_Textblock_.

Bild: Doris Reisinger kämpft weiter, denn sie will eine Reform in der Kirche a…
Doris Reisinger strahlt Ruhe aus. Sie hält oft kurz inne, bevor sie auf
Fragen antwortet und ist trotz geschäftigem Treiben um sie herum
fokussiert. Sie wird niemals laut oder aufgebracht. Und dabei hätte sie,
weiß Gott, gute Gründe dafür!
Im Jahr 2003 trat Doris Reisinger, geborene Wagner, der sogenannten
geistlichen Familie „Das Werk“, einer kleinen ordensähnlichen Gemeinschaft
der katholischen Kirche bei. Gegründet 1938, wurde die Gemeinschaft 2001
von Papst Johannes Paul II. anerkannt. Seitdem ist eine Behörde des Vatikan
für die Gemeinschaft zuständig.
Nach nur acht Jahren verlässt Reisinger die Gemeinschaft im Jahr 2011
wieder. Die meiste Zeit hatte sie in der Niederlassung in Rom verbracht.

_Einträge im Datensatz_.
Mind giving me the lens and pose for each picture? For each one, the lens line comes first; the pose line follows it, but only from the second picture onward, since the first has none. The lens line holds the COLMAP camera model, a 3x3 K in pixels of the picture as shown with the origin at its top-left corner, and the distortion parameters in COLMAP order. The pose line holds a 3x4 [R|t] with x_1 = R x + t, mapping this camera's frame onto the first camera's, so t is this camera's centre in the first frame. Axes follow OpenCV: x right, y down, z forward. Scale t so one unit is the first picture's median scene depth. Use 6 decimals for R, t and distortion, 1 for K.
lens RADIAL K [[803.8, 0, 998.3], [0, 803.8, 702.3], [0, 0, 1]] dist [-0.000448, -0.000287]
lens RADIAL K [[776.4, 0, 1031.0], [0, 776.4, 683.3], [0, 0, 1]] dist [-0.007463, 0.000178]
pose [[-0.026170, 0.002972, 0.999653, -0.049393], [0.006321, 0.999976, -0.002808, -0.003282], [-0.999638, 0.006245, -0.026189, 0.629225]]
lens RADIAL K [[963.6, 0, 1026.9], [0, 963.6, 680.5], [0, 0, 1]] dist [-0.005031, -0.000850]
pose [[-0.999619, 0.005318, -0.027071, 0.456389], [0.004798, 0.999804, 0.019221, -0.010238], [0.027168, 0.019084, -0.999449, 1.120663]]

--

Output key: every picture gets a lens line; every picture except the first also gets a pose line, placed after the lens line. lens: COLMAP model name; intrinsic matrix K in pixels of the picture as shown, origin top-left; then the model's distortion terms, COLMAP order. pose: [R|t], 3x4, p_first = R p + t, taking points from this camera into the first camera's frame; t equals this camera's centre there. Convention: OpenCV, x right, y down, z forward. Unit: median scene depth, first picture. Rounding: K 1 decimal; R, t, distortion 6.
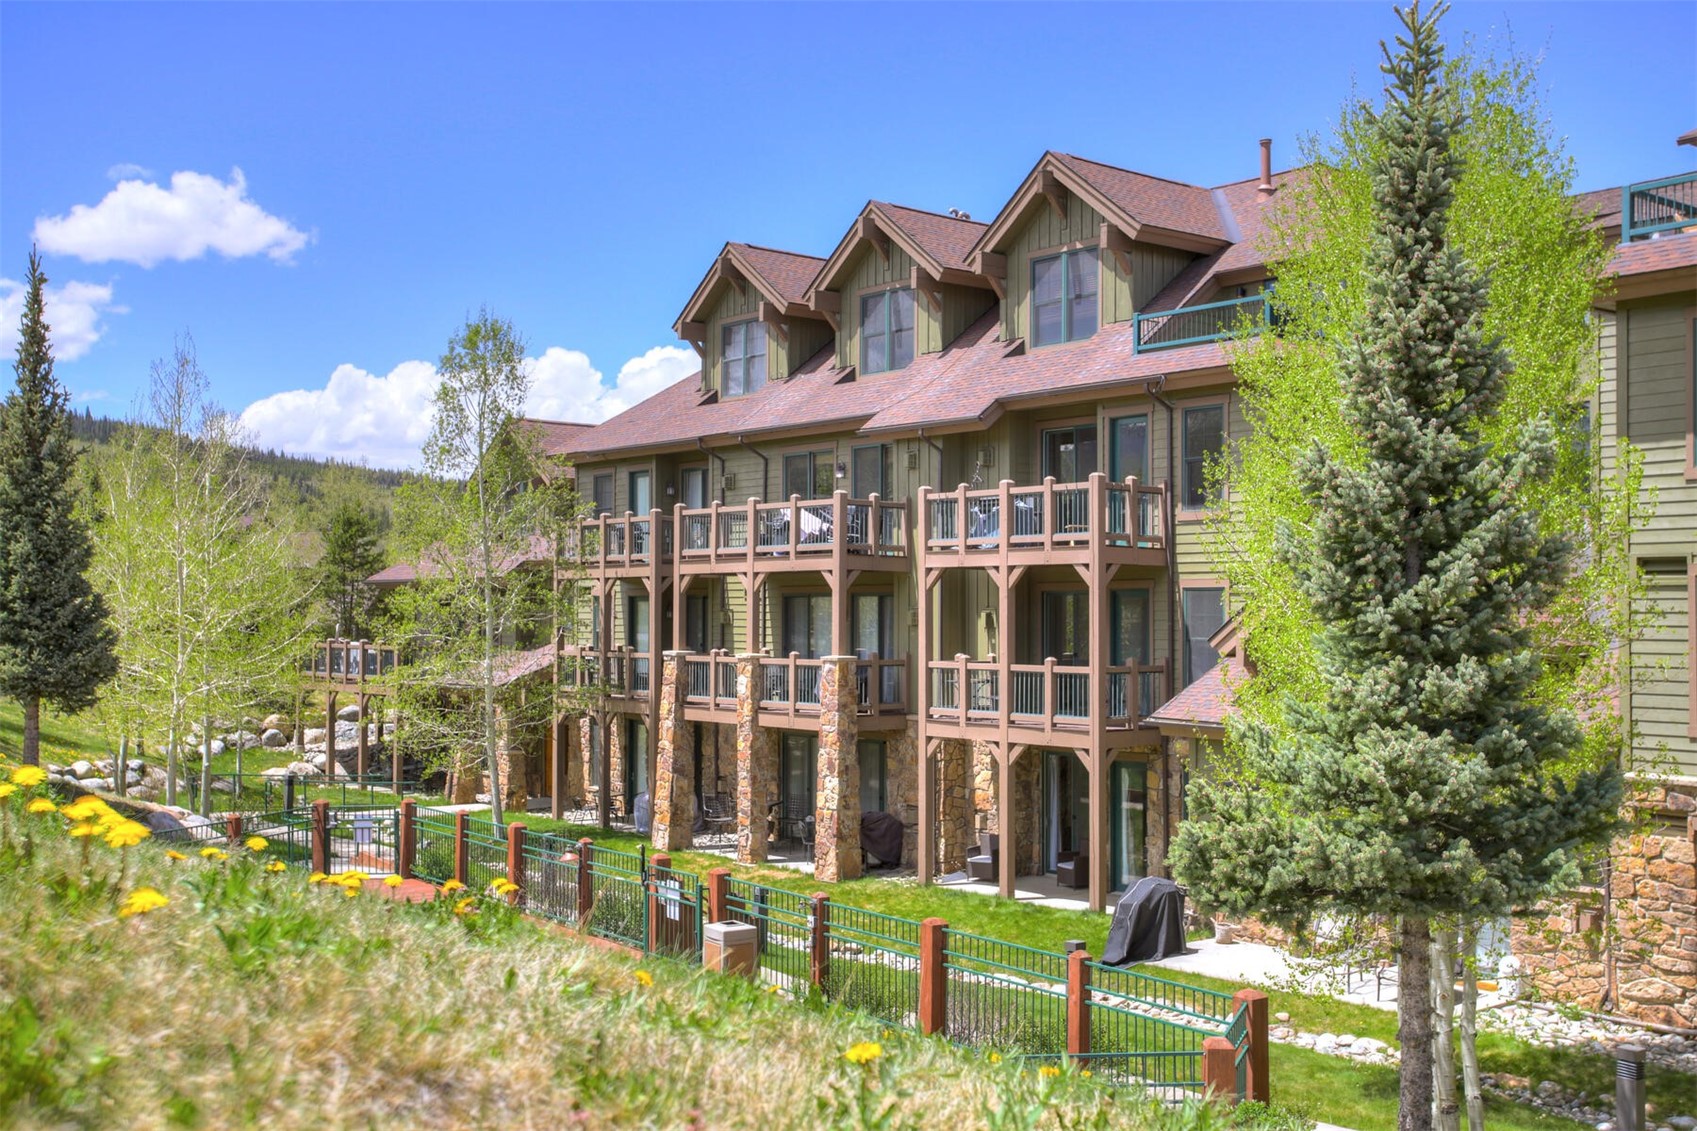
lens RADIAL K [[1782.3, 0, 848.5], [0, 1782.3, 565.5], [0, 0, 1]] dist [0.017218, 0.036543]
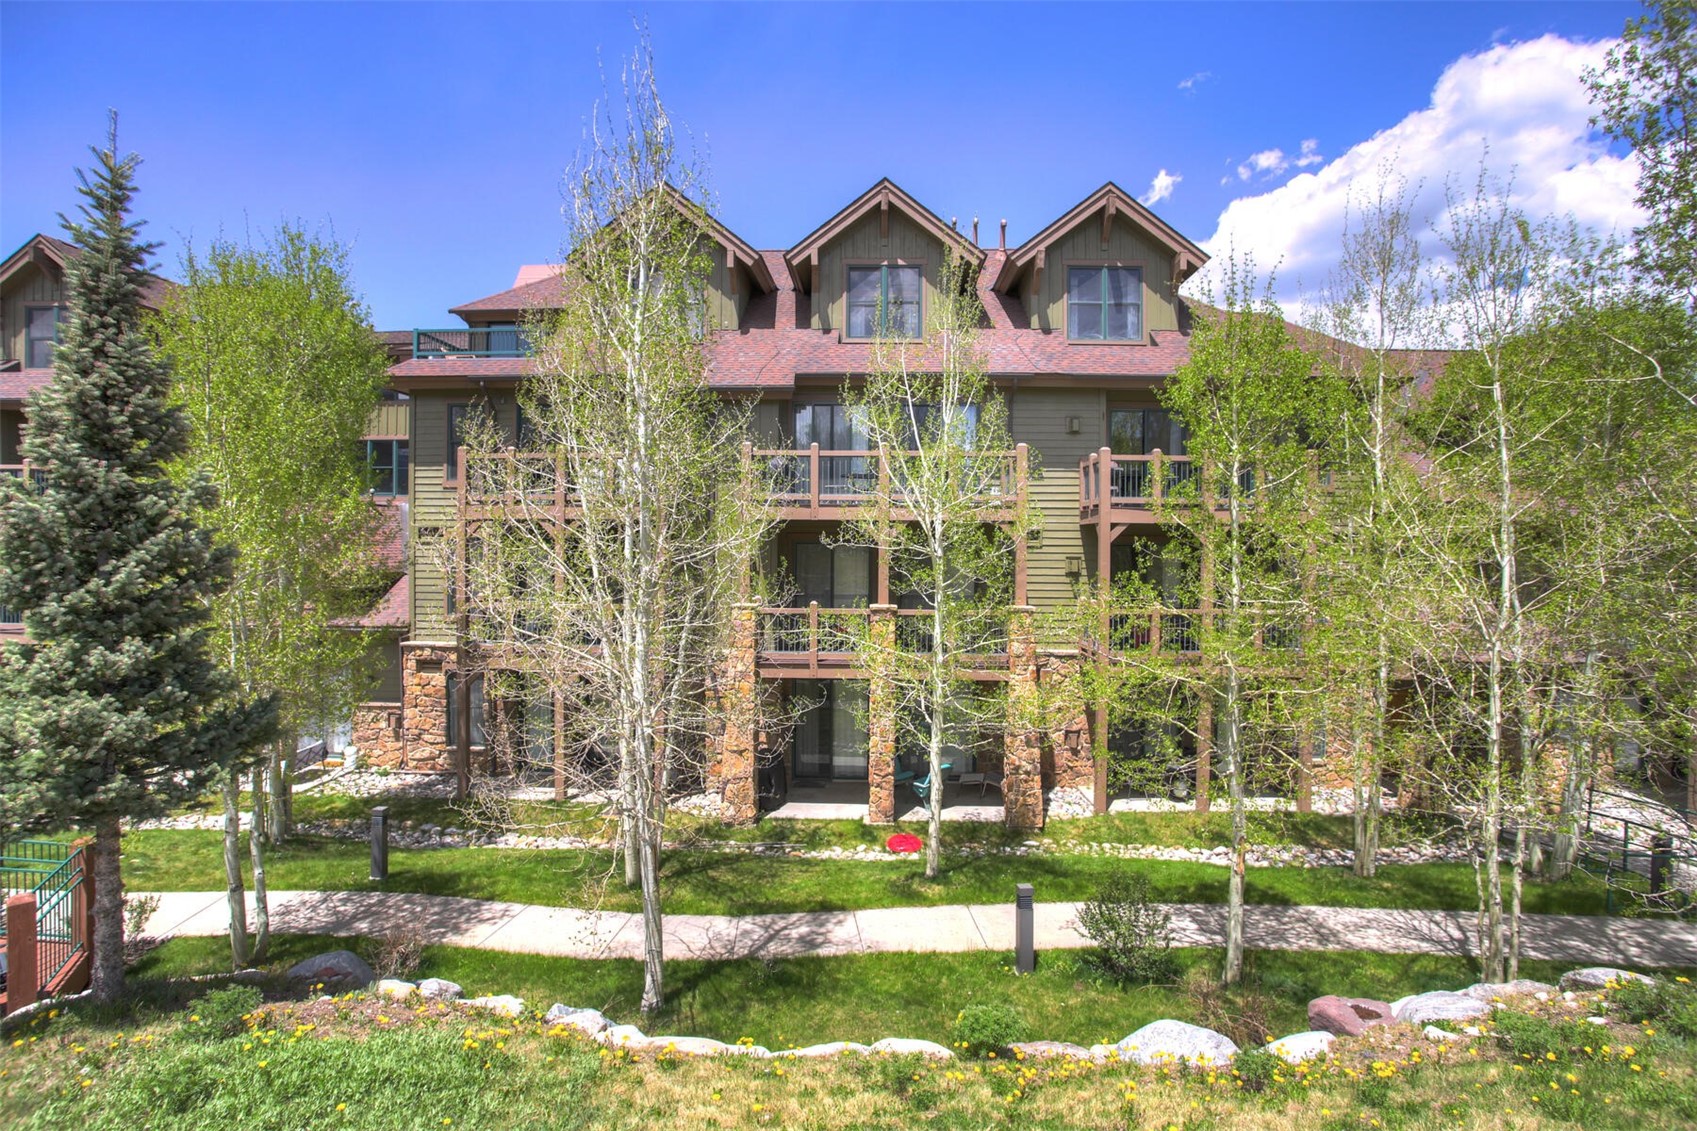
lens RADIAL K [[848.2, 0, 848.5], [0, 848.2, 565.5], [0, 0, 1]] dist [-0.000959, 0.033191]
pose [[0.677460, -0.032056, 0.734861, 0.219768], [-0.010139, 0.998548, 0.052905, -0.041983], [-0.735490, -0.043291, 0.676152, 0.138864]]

_Aufgabenbeschreibung_. Zitiere aus dem Text über Doris Reisinger wörtlich die Stelle, die bei „Bild: Doris Reisinger“ beginnt und bei „in Rom verbracht.“ endet.

_Ergebnis der Aufgabe_.
Bild: Doris Reisinger kämpft weiter, denn sie will eine Reform in der Kirche a…
Doris Reisinger strahlt Ruhe aus. Sie hält oft kurz inne, bevor sie auf
Fragen antwortet und ist trotz geschäftigem Treiben um sie herum
fokussiert. Sie wird niemals laut oder aufgebracht. Und dabei hätte sie,
weiß Gott, gute Gründe dafür!
Im Jahr 2003 trat Doris Reisinger, geborene Wagner, der sogenannten
geistlichen Familie „Das Werk“, einer kleinen ordensähnlichen Gemeinschaft
der katholischen Kirche bei. Gegründet 1938, wurde die Gemeinschaft 2001
von Papst Johannes Paul II. anerkannt. Seitdem ist eine Behörde des Vatikan
für die Gemeinschaft zuständig.
Nach nur acht Jahren verlässt Reisinger die Gemeinschaft im Jahr 2011
wieder. Die meiste Zeit hatte sie in der Niederlassung in Rom verbracht.